Substantial reduction in cycle time required to identify and isolate targets
High-speed sorting using FACS enables a reduction in the amount of time to sort from 3 or 4 months to 25 days—an approximate 75% improvement.
Significant increase in yield of positives identified and cloned in each cycle
DiSH methodology depositing target hybridomas in single cell wells avoids the loss of high quality prospects due to overgrowth from competing cells, resulting in nearly a two-fold increase in positives versus conventional methods.
Dramatic increase in the number of stable positives isolated in each cycle
Using traditional methods, many positive clones fail to remain viable due to issues with chromosome structure. Comparatively, 91% of positive hybridomas remained stable through the cloning process using DiSH versus 23% of positives when using conventional hybridoma technology.
Cleanly aligns with current hybridoma screening and production methods
Unlike selected competitive technologies that require specialized laboratory training, workflow and infrastructure, the DiSH protocol closely parallels the industry's dominant hybridoma development methodology, making adoption simple and straightforward.
Abeome's proprietary methodology is focused on breaking down the two major bottlenecks of conventional hybridoma screening and cloning: speed and quality of results. The Company's DiSH (Direct Selection of Hybridomas) technology offers an improved process for rapidly selecting and cloning desired hybridomas that produce antibodies with optimal binding characteristics. Details and data on the DiSH technology were published in the Journal of Immunological Methods 343 (2009) 28-41.

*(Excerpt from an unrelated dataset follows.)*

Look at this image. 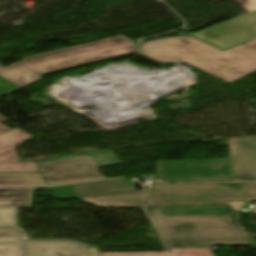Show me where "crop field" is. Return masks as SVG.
Segmentation results:
<instances>
[{"instance_id":"1","label":"crop field","mask_w":256,"mask_h":256,"mask_svg":"<svg viewBox=\"0 0 256 256\" xmlns=\"http://www.w3.org/2000/svg\"><path fill=\"white\" fill-rule=\"evenodd\" d=\"M166 251H211L210 245H248L231 207L144 208Z\"/></svg>"},{"instance_id":"2","label":"crop field","mask_w":256,"mask_h":256,"mask_svg":"<svg viewBox=\"0 0 256 256\" xmlns=\"http://www.w3.org/2000/svg\"><path fill=\"white\" fill-rule=\"evenodd\" d=\"M141 52L161 62H186L229 83L256 70V49L245 44L220 51L182 36L143 43Z\"/></svg>"},{"instance_id":"3","label":"crop field","mask_w":256,"mask_h":256,"mask_svg":"<svg viewBox=\"0 0 256 256\" xmlns=\"http://www.w3.org/2000/svg\"><path fill=\"white\" fill-rule=\"evenodd\" d=\"M136 45L123 35L46 52L0 70V98L41 80L40 75L133 53Z\"/></svg>"},{"instance_id":"4","label":"crop field","mask_w":256,"mask_h":256,"mask_svg":"<svg viewBox=\"0 0 256 256\" xmlns=\"http://www.w3.org/2000/svg\"><path fill=\"white\" fill-rule=\"evenodd\" d=\"M256 201V183L154 184L151 207L230 206Z\"/></svg>"},{"instance_id":"5","label":"crop field","mask_w":256,"mask_h":256,"mask_svg":"<svg viewBox=\"0 0 256 256\" xmlns=\"http://www.w3.org/2000/svg\"><path fill=\"white\" fill-rule=\"evenodd\" d=\"M118 164L121 162L110 150L63 156L37 163L48 185L102 179L105 177L99 174L97 167Z\"/></svg>"},{"instance_id":"6","label":"crop field","mask_w":256,"mask_h":256,"mask_svg":"<svg viewBox=\"0 0 256 256\" xmlns=\"http://www.w3.org/2000/svg\"><path fill=\"white\" fill-rule=\"evenodd\" d=\"M155 165V181H232L229 158L212 161H155Z\"/></svg>"},{"instance_id":"7","label":"crop field","mask_w":256,"mask_h":256,"mask_svg":"<svg viewBox=\"0 0 256 256\" xmlns=\"http://www.w3.org/2000/svg\"><path fill=\"white\" fill-rule=\"evenodd\" d=\"M248 13L191 34L221 50L256 38V0H235Z\"/></svg>"},{"instance_id":"8","label":"crop field","mask_w":256,"mask_h":256,"mask_svg":"<svg viewBox=\"0 0 256 256\" xmlns=\"http://www.w3.org/2000/svg\"><path fill=\"white\" fill-rule=\"evenodd\" d=\"M233 181H256V137L228 139Z\"/></svg>"},{"instance_id":"9","label":"crop field","mask_w":256,"mask_h":256,"mask_svg":"<svg viewBox=\"0 0 256 256\" xmlns=\"http://www.w3.org/2000/svg\"><path fill=\"white\" fill-rule=\"evenodd\" d=\"M25 256H98V249L70 240H25Z\"/></svg>"},{"instance_id":"10","label":"crop field","mask_w":256,"mask_h":256,"mask_svg":"<svg viewBox=\"0 0 256 256\" xmlns=\"http://www.w3.org/2000/svg\"><path fill=\"white\" fill-rule=\"evenodd\" d=\"M31 137L17 128L0 134V172H39L35 162H19L14 149Z\"/></svg>"},{"instance_id":"11","label":"crop field","mask_w":256,"mask_h":256,"mask_svg":"<svg viewBox=\"0 0 256 256\" xmlns=\"http://www.w3.org/2000/svg\"><path fill=\"white\" fill-rule=\"evenodd\" d=\"M141 183V182H136ZM127 184L124 178L96 181L82 184L72 185L74 191L76 192L78 198L90 197L104 194H112L126 191H134L136 188L133 184Z\"/></svg>"},{"instance_id":"12","label":"crop field","mask_w":256,"mask_h":256,"mask_svg":"<svg viewBox=\"0 0 256 256\" xmlns=\"http://www.w3.org/2000/svg\"><path fill=\"white\" fill-rule=\"evenodd\" d=\"M150 190L110 195L96 198L81 199L80 201L94 206H131L140 207L149 204Z\"/></svg>"},{"instance_id":"13","label":"crop field","mask_w":256,"mask_h":256,"mask_svg":"<svg viewBox=\"0 0 256 256\" xmlns=\"http://www.w3.org/2000/svg\"><path fill=\"white\" fill-rule=\"evenodd\" d=\"M32 195L31 187L0 188V207H27Z\"/></svg>"},{"instance_id":"14","label":"crop field","mask_w":256,"mask_h":256,"mask_svg":"<svg viewBox=\"0 0 256 256\" xmlns=\"http://www.w3.org/2000/svg\"><path fill=\"white\" fill-rule=\"evenodd\" d=\"M0 256H23L18 229H0Z\"/></svg>"},{"instance_id":"15","label":"crop field","mask_w":256,"mask_h":256,"mask_svg":"<svg viewBox=\"0 0 256 256\" xmlns=\"http://www.w3.org/2000/svg\"><path fill=\"white\" fill-rule=\"evenodd\" d=\"M39 173L0 174V185H44Z\"/></svg>"},{"instance_id":"16","label":"crop field","mask_w":256,"mask_h":256,"mask_svg":"<svg viewBox=\"0 0 256 256\" xmlns=\"http://www.w3.org/2000/svg\"><path fill=\"white\" fill-rule=\"evenodd\" d=\"M99 256H214L212 252L99 253Z\"/></svg>"},{"instance_id":"17","label":"crop field","mask_w":256,"mask_h":256,"mask_svg":"<svg viewBox=\"0 0 256 256\" xmlns=\"http://www.w3.org/2000/svg\"><path fill=\"white\" fill-rule=\"evenodd\" d=\"M0 226H17V208H0Z\"/></svg>"},{"instance_id":"18","label":"crop field","mask_w":256,"mask_h":256,"mask_svg":"<svg viewBox=\"0 0 256 256\" xmlns=\"http://www.w3.org/2000/svg\"><path fill=\"white\" fill-rule=\"evenodd\" d=\"M56 200L72 199L75 198L69 186L51 188Z\"/></svg>"},{"instance_id":"19","label":"crop field","mask_w":256,"mask_h":256,"mask_svg":"<svg viewBox=\"0 0 256 256\" xmlns=\"http://www.w3.org/2000/svg\"><path fill=\"white\" fill-rule=\"evenodd\" d=\"M9 122L7 119L3 118L2 116H0V133L3 131L8 130L6 127L2 126L1 124Z\"/></svg>"},{"instance_id":"20","label":"crop field","mask_w":256,"mask_h":256,"mask_svg":"<svg viewBox=\"0 0 256 256\" xmlns=\"http://www.w3.org/2000/svg\"><path fill=\"white\" fill-rule=\"evenodd\" d=\"M245 44L250 45V46L256 48V40L250 41V42L245 43Z\"/></svg>"},{"instance_id":"21","label":"crop field","mask_w":256,"mask_h":256,"mask_svg":"<svg viewBox=\"0 0 256 256\" xmlns=\"http://www.w3.org/2000/svg\"><path fill=\"white\" fill-rule=\"evenodd\" d=\"M0 69H1V67H0Z\"/></svg>"}]
</instances>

Abeome's DiSH technology offers a much-improved method for selecting desired hybridomas. Under normal circumstances, B-cells, when stimulated by an antigen, secrete antibodies but do not surface-present them. However, by using a genetically-modified myeloma partner, Abeome creates hybridomas that both secrete antigen-specific antibody and also present antibody on the cell surface of the hybridoma.

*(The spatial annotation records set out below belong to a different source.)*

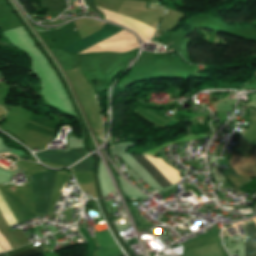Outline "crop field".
I'll return each mask as SVG.
<instances>
[{
	"label": "crop field",
	"mask_w": 256,
	"mask_h": 256,
	"mask_svg": "<svg viewBox=\"0 0 256 256\" xmlns=\"http://www.w3.org/2000/svg\"><path fill=\"white\" fill-rule=\"evenodd\" d=\"M0 256H6L5 253H1Z\"/></svg>",
	"instance_id": "11"
},
{
	"label": "crop field",
	"mask_w": 256,
	"mask_h": 256,
	"mask_svg": "<svg viewBox=\"0 0 256 256\" xmlns=\"http://www.w3.org/2000/svg\"><path fill=\"white\" fill-rule=\"evenodd\" d=\"M39 160H45L50 162H56L59 164L70 165L85 155H87L86 151L83 147L81 148H74L69 149L66 152H57V151H50L46 150L44 152H40L36 154Z\"/></svg>",
	"instance_id": "4"
},
{
	"label": "crop field",
	"mask_w": 256,
	"mask_h": 256,
	"mask_svg": "<svg viewBox=\"0 0 256 256\" xmlns=\"http://www.w3.org/2000/svg\"><path fill=\"white\" fill-rule=\"evenodd\" d=\"M177 115H183V116H189V117H193L195 116L194 114H187V113H180V112H176Z\"/></svg>",
	"instance_id": "10"
},
{
	"label": "crop field",
	"mask_w": 256,
	"mask_h": 256,
	"mask_svg": "<svg viewBox=\"0 0 256 256\" xmlns=\"http://www.w3.org/2000/svg\"><path fill=\"white\" fill-rule=\"evenodd\" d=\"M123 31L125 30L106 23L105 26H103L97 32L64 48V50L74 54H82L83 52L102 44L106 40L116 36Z\"/></svg>",
	"instance_id": "2"
},
{
	"label": "crop field",
	"mask_w": 256,
	"mask_h": 256,
	"mask_svg": "<svg viewBox=\"0 0 256 256\" xmlns=\"http://www.w3.org/2000/svg\"><path fill=\"white\" fill-rule=\"evenodd\" d=\"M92 169V157L89 156L77 165L70 168L71 172H82V171H91Z\"/></svg>",
	"instance_id": "8"
},
{
	"label": "crop field",
	"mask_w": 256,
	"mask_h": 256,
	"mask_svg": "<svg viewBox=\"0 0 256 256\" xmlns=\"http://www.w3.org/2000/svg\"><path fill=\"white\" fill-rule=\"evenodd\" d=\"M199 138H205V135H190V136H187V137H185V138L178 139V140H176V141H174V142L165 144V145H163V146H161V147H158V148H156V149H152V150H150V151L144 153L143 155L154 156V155L156 154V152H157L160 148H162V147H164V146H166V145L175 144V143H179V142H185V141L196 140V139H199Z\"/></svg>",
	"instance_id": "9"
},
{
	"label": "crop field",
	"mask_w": 256,
	"mask_h": 256,
	"mask_svg": "<svg viewBox=\"0 0 256 256\" xmlns=\"http://www.w3.org/2000/svg\"><path fill=\"white\" fill-rule=\"evenodd\" d=\"M3 78V75L0 73V79H2Z\"/></svg>",
	"instance_id": "12"
},
{
	"label": "crop field",
	"mask_w": 256,
	"mask_h": 256,
	"mask_svg": "<svg viewBox=\"0 0 256 256\" xmlns=\"http://www.w3.org/2000/svg\"><path fill=\"white\" fill-rule=\"evenodd\" d=\"M132 155V154H131ZM135 160L140 163L144 169L149 172L154 179L158 182V184L164 188L172 185L163 175L162 173L145 157L142 155H132Z\"/></svg>",
	"instance_id": "5"
},
{
	"label": "crop field",
	"mask_w": 256,
	"mask_h": 256,
	"mask_svg": "<svg viewBox=\"0 0 256 256\" xmlns=\"http://www.w3.org/2000/svg\"><path fill=\"white\" fill-rule=\"evenodd\" d=\"M43 253H45V252L41 245L37 246L33 249L31 247V245L28 244L22 248L7 252L6 254L8 256H35V255H39V254H43Z\"/></svg>",
	"instance_id": "6"
},
{
	"label": "crop field",
	"mask_w": 256,
	"mask_h": 256,
	"mask_svg": "<svg viewBox=\"0 0 256 256\" xmlns=\"http://www.w3.org/2000/svg\"><path fill=\"white\" fill-rule=\"evenodd\" d=\"M56 172H41L30 175L36 209L48 214Z\"/></svg>",
	"instance_id": "1"
},
{
	"label": "crop field",
	"mask_w": 256,
	"mask_h": 256,
	"mask_svg": "<svg viewBox=\"0 0 256 256\" xmlns=\"http://www.w3.org/2000/svg\"><path fill=\"white\" fill-rule=\"evenodd\" d=\"M248 236V256H256V227L255 225L246 227Z\"/></svg>",
	"instance_id": "7"
},
{
	"label": "crop field",
	"mask_w": 256,
	"mask_h": 256,
	"mask_svg": "<svg viewBox=\"0 0 256 256\" xmlns=\"http://www.w3.org/2000/svg\"><path fill=\"white\" fill-rule=\"evenodd\" d=\"M251 126L244 132L234 150V154L250 160L256 151V111L250 109Z\"/></svg>",
	"instance_id": "3"
}]
</instances>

By using a fluorescent-labeled antigen, the Company can “illuminate” the hybridomas of interest and isolate them from the population of uninteresting cells. Once the cells are bound with fluorescent-labeled antigen, researchers rapidly select them directly using fluorescence- activated cell sorting (FACS) instrumentation. Once selected, the instrumentation can rapidly deposit individual cells into micro-titer plates for culturing, ensuring the purity and stability of specific colonies and eliminating the need for repetitive rounds of limiting dilution screening (LDS).

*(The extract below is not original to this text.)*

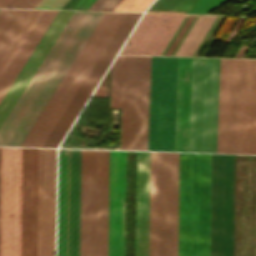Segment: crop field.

These efficiency improvements result in a 6-fold improvement in the number mAbs Abeome is capable of generating with its proprietary technology. Thus the benefits of DiSH technology provide drug discovery and development programs with an important competitive edge. Successful products are likely to be those with the best combination of development speed and optimal characteristics (e.g., affinity, specificity, immunoglobulin sub-type, etc.). Abeome's methodology speeds up hybridoma production, while increasing the number of high-affinity antibodies that might otherwise be lost.